# [Task directions]
Please arrange the lines in all of the rows below as a single numbered list, dropping any blank lines and leaving the pictures out.

# [Supplied records]
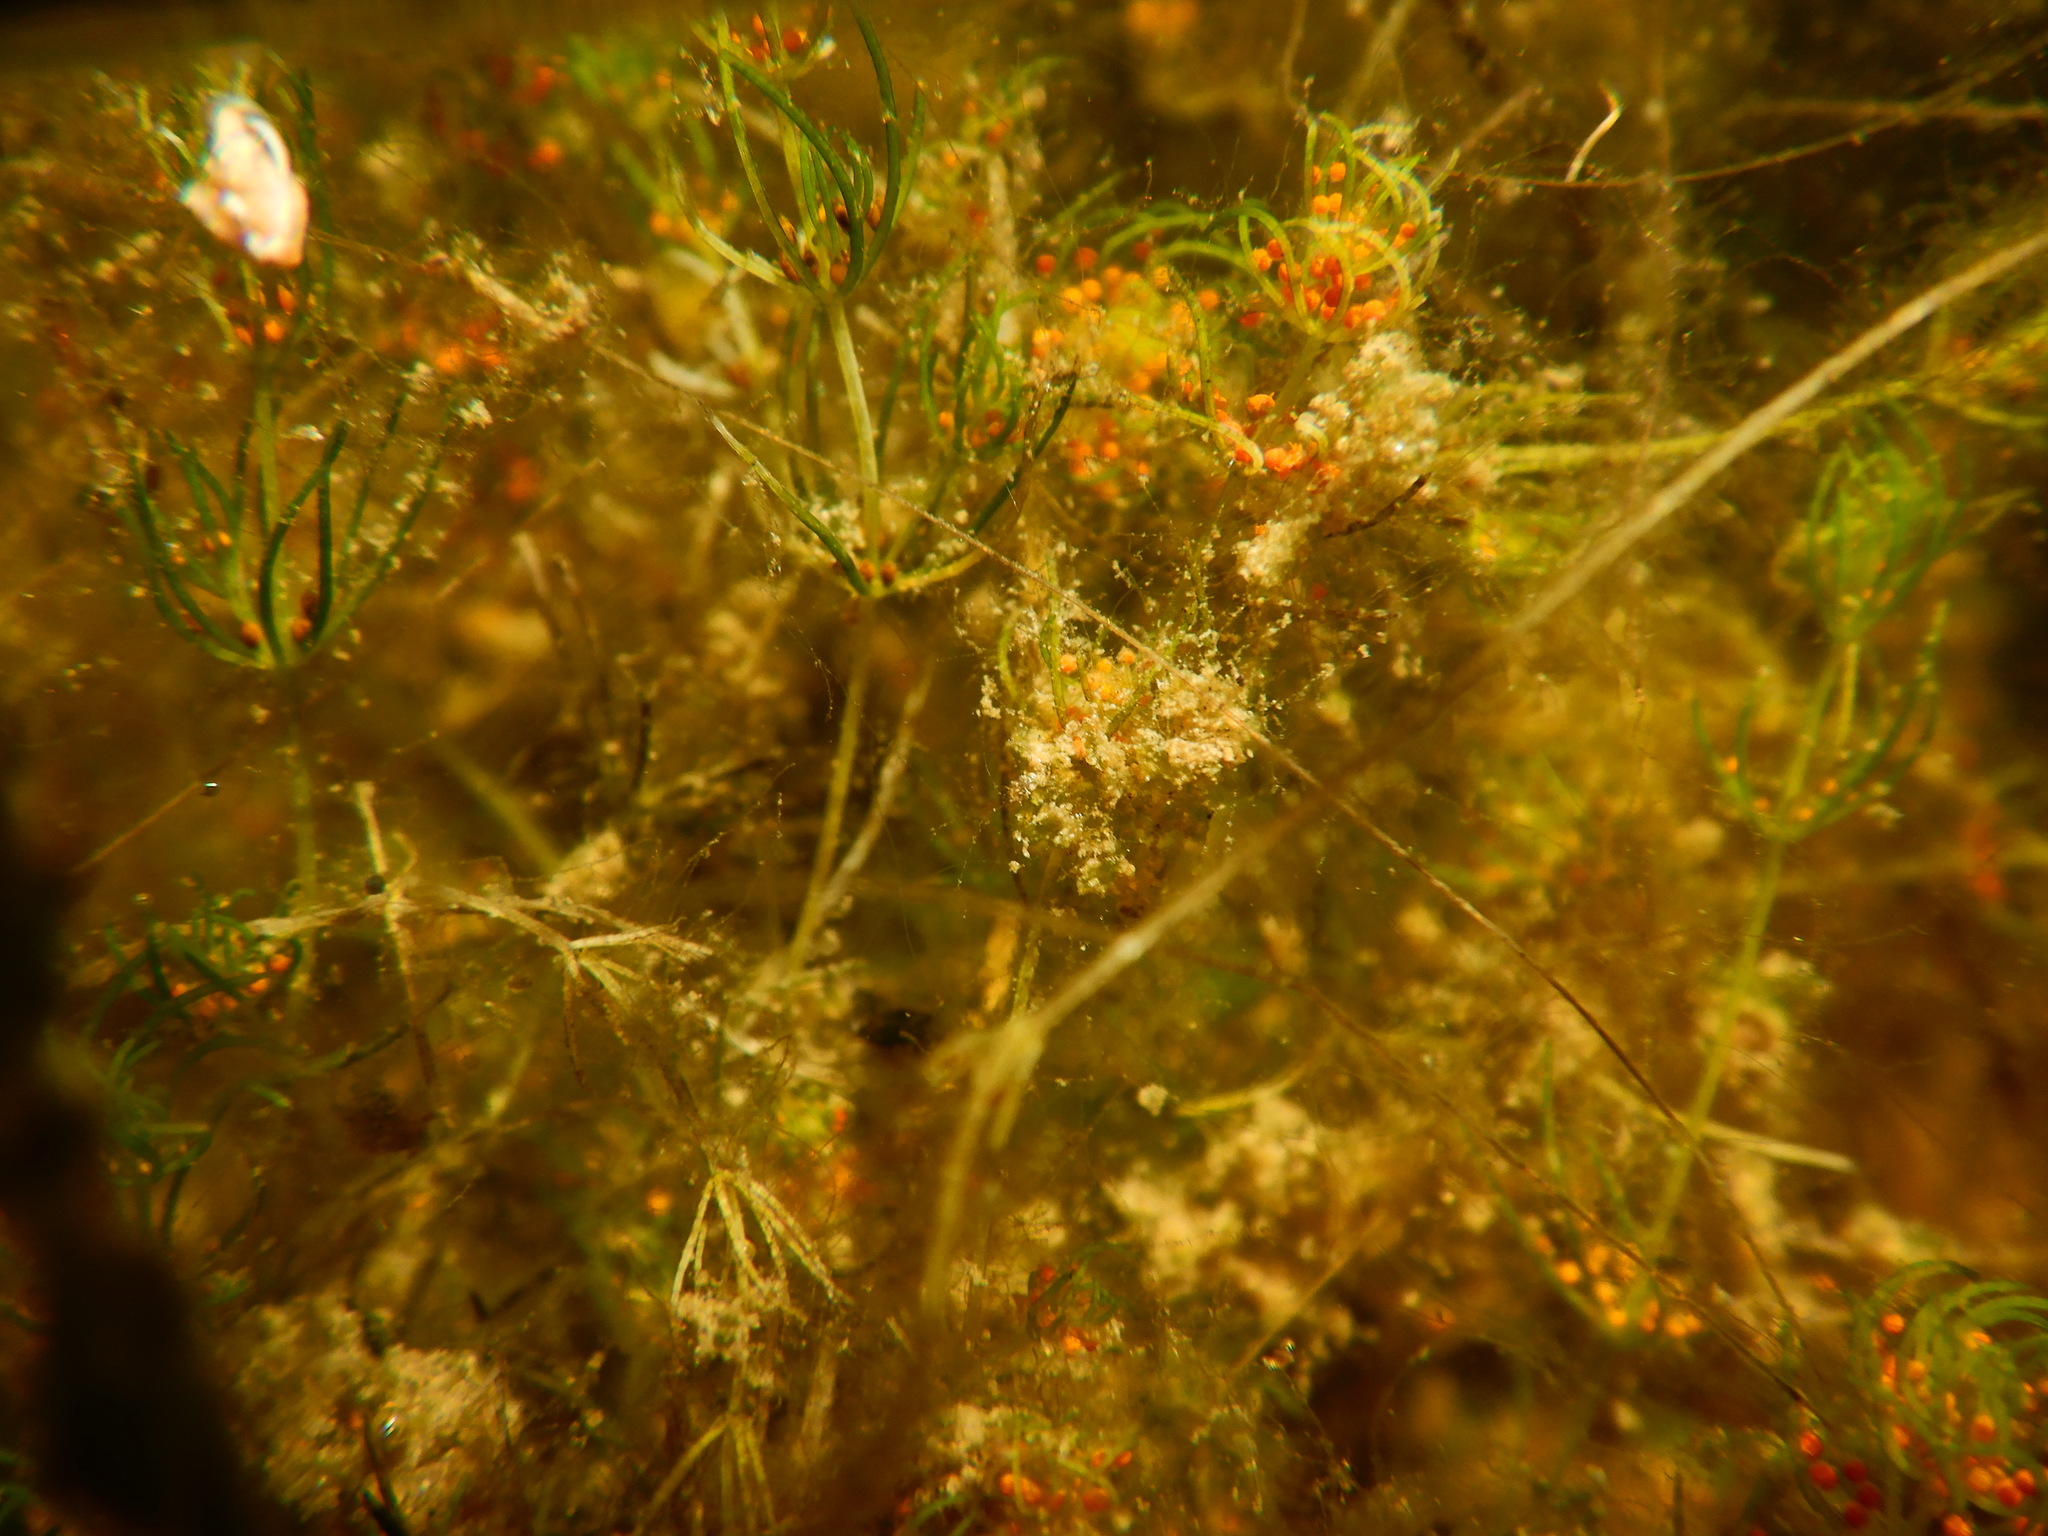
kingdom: Plantae
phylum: Charophyta
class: Charophyceae
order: Charales
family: Characeae
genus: Chara
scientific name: Chara connivens
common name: Convergent stonewort
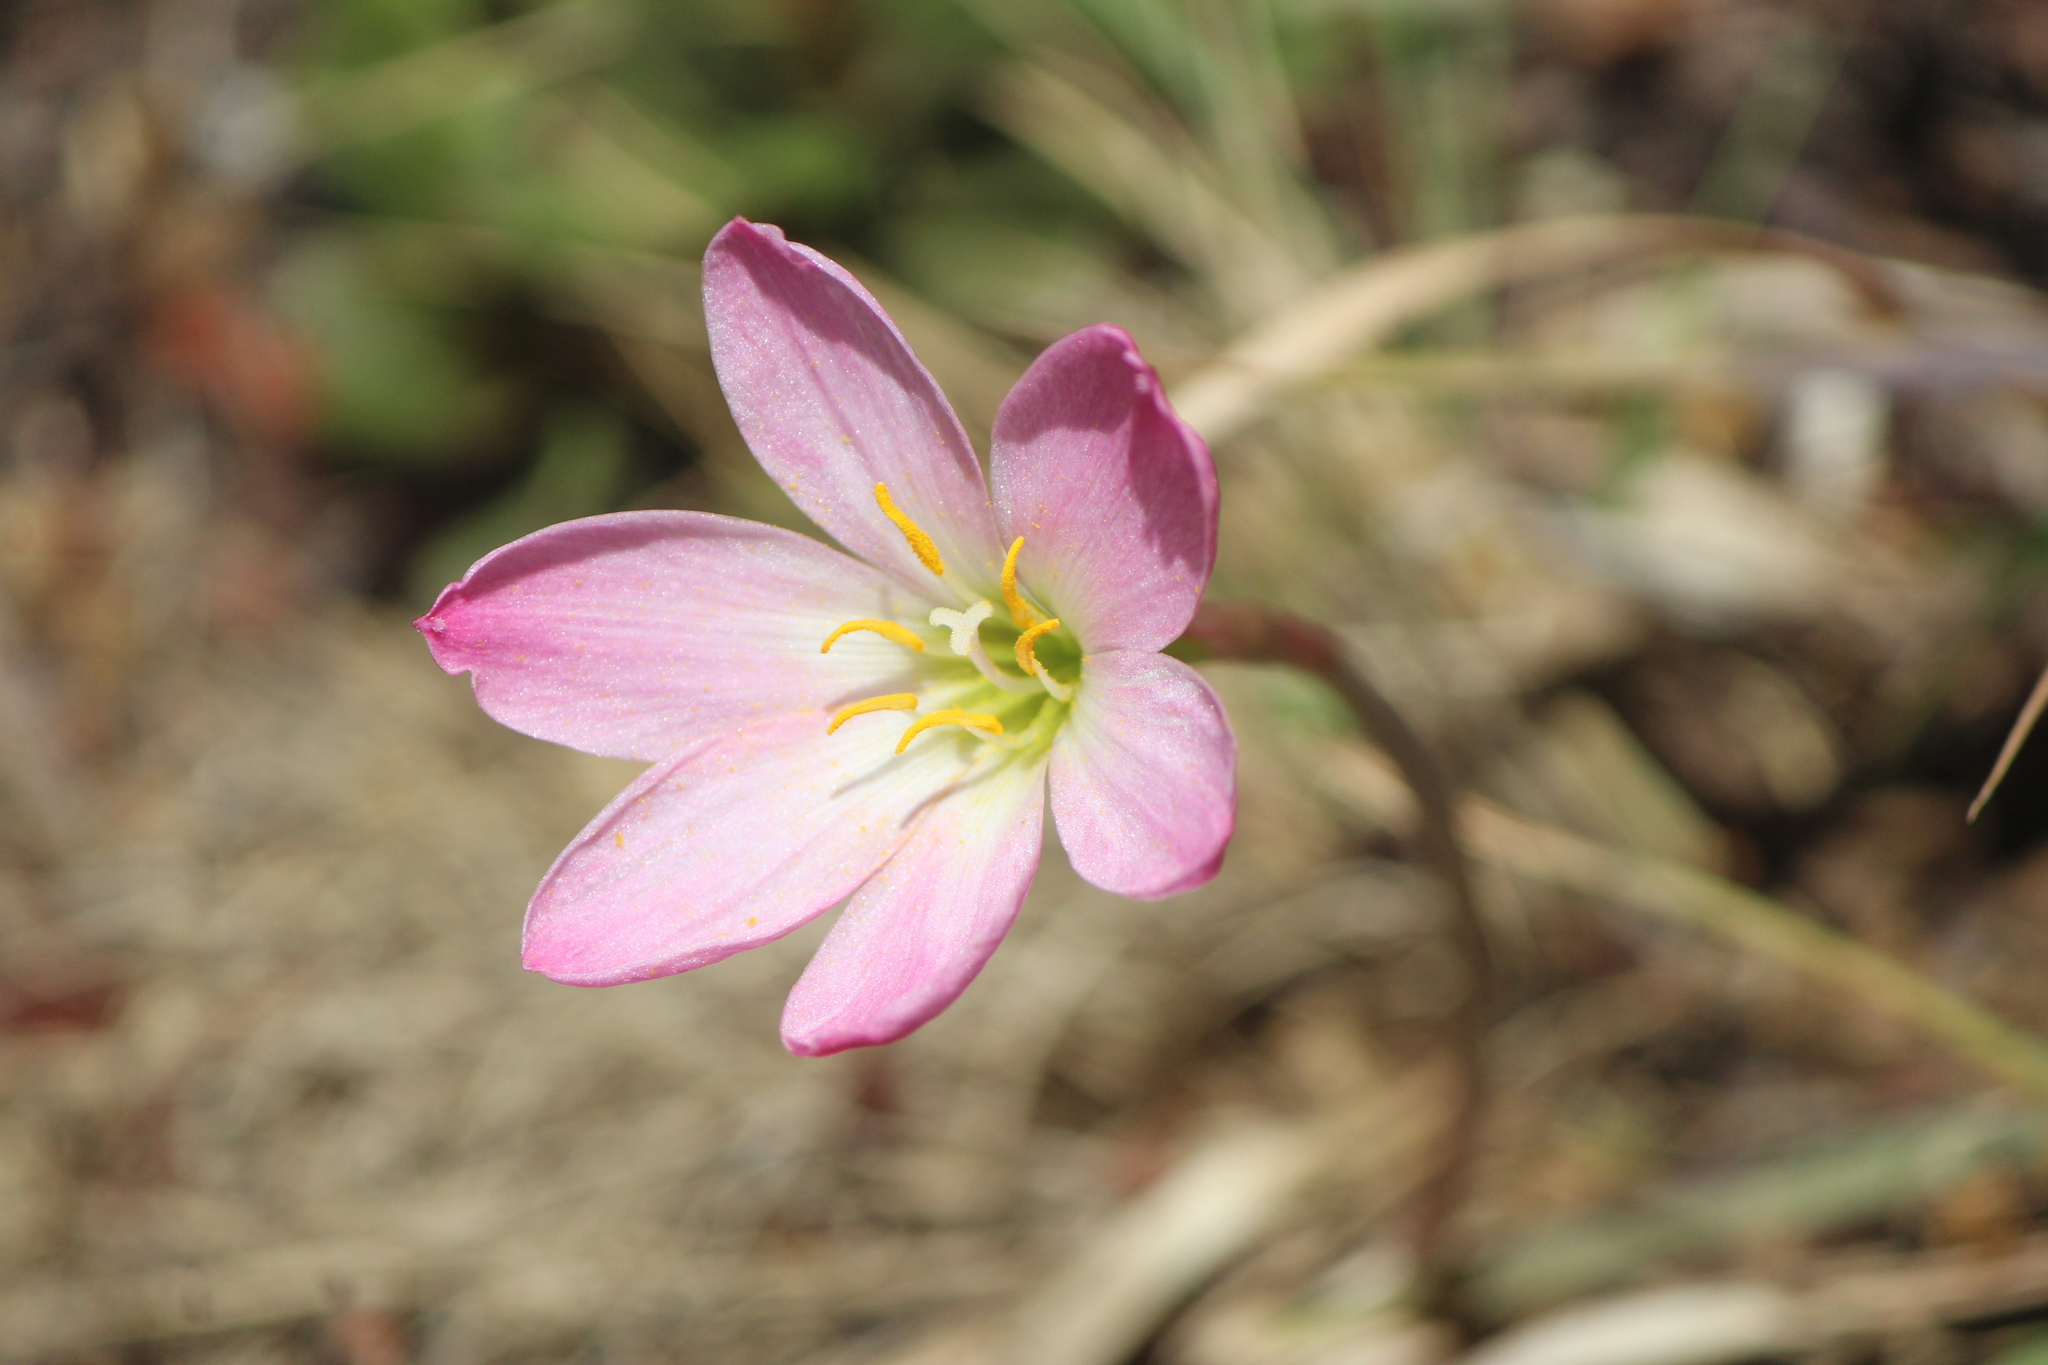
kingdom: Plantae
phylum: Tracheophyta
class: Liliopsida
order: Asparagales
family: Amaryllidaceae
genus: Zephyranthes
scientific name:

# [Final result]
1. kingdom: Plantae
2. phylum: Charophyta
3. class: Charophyceae
4. order: Charales
5. family: Characeae
6. genus: Chara
7. scientific name: Chara connivens
8. common name: Convergent stonewort
9. kingdom: Plantae
10. phylum: Tracheophyta
11. class: Liliopsida
12. order: Asparagales
13. family: Amaryllidaceae
14. genus: Zephyranthes
15. scientific name:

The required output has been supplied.